» **Source text**:

# can someone ID this algae for me pls?



## swifty1 (Oct 23, 2006)

Hi all,

Can someone shed some light on the brown 'growths' on the underside of my java fern leaves pls and advise how to get rid. They're brown and pointy and well stuck to the undersides.

i couldn't see any similar photo's but maybe I missed them. The second photo shows it I think in its early stages, at first I thought they were snails eggs but they seemed to resemble very closley the colour and texure of the growths and some are starting to sprout 'points'.



















Thanks


----------



## HeyPK (Jan 23, 2004)

Microsorum frequently reproduces vegetatively by growing little plantlets from the tips of its leaves.I think your Microsorum is growing some roots at the tips before the little leaves of the plantlets show up.


----------



## ranmasatome (Aug 5, 2005)

yup.. its not algae.. your plant is growing..


----------



## swifty1 (Oct 23, 2006)

OMG - no wonder I couldn't find it! 

that'll be interesting to see what they look like when they grow - I envisage a fern growning at the tip of a fern?  is that what it looks like?


----------



## swifty1 (Oct 23, 2006)

also, if it grows do i seperate it from the leaf?


----------



## HeyPK (Jan 23, 2004)

No hurriy in separating. Wait until it becomes loose or at least until it has several leaves.


----------

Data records
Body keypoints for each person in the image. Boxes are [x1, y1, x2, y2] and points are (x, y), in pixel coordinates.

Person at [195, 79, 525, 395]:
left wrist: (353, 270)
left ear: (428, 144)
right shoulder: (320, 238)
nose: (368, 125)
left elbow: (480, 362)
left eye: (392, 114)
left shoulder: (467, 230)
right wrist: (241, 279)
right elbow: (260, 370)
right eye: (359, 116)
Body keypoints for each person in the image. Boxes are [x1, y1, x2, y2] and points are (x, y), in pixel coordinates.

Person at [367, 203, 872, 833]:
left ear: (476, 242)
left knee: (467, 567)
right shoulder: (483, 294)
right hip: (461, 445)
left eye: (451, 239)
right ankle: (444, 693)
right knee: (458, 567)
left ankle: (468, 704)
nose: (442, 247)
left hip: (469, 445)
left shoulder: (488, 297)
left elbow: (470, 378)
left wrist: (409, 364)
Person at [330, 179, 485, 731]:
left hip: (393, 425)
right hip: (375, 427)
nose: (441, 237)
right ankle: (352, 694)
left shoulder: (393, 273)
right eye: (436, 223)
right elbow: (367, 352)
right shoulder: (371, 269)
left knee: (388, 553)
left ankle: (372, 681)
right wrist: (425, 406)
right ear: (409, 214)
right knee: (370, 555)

* * *

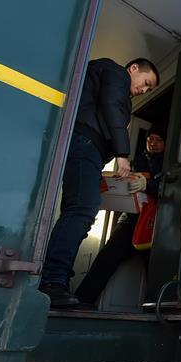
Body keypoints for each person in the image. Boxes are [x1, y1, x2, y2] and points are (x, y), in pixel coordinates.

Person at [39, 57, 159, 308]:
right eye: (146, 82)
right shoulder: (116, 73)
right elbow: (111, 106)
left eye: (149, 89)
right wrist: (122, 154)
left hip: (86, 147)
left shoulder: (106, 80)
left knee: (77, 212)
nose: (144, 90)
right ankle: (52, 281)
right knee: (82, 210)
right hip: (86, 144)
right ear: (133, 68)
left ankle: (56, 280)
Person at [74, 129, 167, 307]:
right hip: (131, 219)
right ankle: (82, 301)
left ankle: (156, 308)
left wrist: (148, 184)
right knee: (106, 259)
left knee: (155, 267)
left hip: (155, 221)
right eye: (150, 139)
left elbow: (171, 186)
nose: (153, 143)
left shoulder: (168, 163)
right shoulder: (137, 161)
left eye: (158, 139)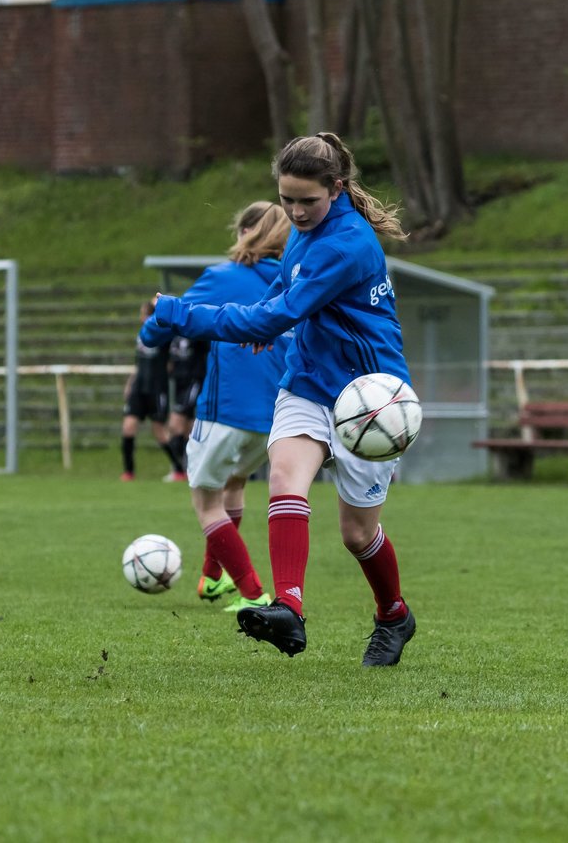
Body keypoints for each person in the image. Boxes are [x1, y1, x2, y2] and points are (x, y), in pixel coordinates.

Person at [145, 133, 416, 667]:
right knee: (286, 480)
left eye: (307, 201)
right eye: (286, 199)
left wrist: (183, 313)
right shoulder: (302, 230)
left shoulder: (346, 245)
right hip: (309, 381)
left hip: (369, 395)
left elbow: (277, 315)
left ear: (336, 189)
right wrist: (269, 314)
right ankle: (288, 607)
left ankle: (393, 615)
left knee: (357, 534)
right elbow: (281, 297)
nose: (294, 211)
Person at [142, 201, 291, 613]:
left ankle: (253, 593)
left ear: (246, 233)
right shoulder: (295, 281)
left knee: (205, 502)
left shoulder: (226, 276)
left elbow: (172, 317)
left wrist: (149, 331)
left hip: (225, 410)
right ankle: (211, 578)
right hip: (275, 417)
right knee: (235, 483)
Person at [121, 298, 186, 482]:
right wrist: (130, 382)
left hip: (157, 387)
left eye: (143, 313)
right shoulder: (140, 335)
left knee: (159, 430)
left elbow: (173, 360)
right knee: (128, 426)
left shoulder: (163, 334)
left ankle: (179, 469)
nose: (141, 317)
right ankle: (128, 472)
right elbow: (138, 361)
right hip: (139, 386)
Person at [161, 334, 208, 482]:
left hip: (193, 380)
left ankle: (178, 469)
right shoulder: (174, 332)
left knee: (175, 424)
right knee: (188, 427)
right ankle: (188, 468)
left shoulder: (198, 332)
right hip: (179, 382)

» **Questions on the material**:
**a.** In the java fern thread, how long is the plantlet to be left before it is separated from the leaf?
**b.** From the java fern thread, set down the passage that opens with the words "Microsorum frequently reproduces" and closes with "plant is growing..".

» **Your written answers**:
**a.** Until it becomes loose, or at least until it has several leaves.

**b.**
Microsorum frequently reproduces vegetatively by growing little plantlets from the tips of its leaves.I think your Microsorum is growing some roots at the tips before the little leaves of the plantlets show up.


----------



## ranmasatome (Aug 5, 2005)

yup.. its not algae.. your plant is growing..